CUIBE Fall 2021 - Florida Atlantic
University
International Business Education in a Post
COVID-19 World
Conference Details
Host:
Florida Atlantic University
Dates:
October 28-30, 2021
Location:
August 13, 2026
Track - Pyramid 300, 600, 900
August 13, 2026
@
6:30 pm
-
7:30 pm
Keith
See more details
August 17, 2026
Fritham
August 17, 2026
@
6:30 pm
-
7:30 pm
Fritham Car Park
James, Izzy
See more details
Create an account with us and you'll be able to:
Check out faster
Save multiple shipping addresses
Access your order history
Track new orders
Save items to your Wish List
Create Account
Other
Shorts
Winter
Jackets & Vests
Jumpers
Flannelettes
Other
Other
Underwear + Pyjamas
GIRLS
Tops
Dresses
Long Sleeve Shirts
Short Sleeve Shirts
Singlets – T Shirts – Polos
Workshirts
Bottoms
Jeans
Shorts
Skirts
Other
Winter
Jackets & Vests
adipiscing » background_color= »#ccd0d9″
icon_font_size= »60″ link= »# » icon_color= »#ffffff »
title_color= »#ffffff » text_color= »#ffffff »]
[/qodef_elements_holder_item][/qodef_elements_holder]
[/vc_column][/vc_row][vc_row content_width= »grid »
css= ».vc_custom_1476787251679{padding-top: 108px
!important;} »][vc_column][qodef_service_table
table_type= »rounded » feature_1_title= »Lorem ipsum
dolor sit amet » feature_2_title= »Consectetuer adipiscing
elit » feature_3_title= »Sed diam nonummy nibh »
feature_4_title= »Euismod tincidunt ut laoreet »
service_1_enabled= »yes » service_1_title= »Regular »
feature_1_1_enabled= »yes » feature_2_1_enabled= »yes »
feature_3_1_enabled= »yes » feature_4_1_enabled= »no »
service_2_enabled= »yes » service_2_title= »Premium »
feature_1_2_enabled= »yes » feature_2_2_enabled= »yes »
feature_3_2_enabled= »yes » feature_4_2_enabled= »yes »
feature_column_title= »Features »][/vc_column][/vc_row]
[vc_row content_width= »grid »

========================================================================

▸ **Exercise**:
What you return should be exactly the lines above, starting at the one with "Long Sleeve Shirts" and ending at the one with "diam nonummy nibh", and nothing else.

▸ **Answer for the task**:
Long Sleeve Shirts
Short Sleeve Shirts
Singlets – T Shirts – Polos
Workshirts
Bottoms
Jeans
Shorts
Skirts
Other
Winter
Jackets & Vests
adipiscing » background_color= »#ccd0d9″
icon_font_size= »60″ link= »# » icon_color= »#ffffff »
title_color= »#ffffff » text_color= »#ffffff »]
[/qodef_elements_holder_item][/qodef_elements_holder]
[/vc_column][/vc_row][vc_row content_width= »grid »
css= ».vc_custom_1476787251679{padding-top: 108px
!important;} »][vc_column][qodef_service_table
table_type= »rounded » feature_1_title= »Lorem ipsum
dolor sit amet » feature_2_title= »Consectetuer adipiscing
elit » feature_3_title= »Sed diam nonummy nibh »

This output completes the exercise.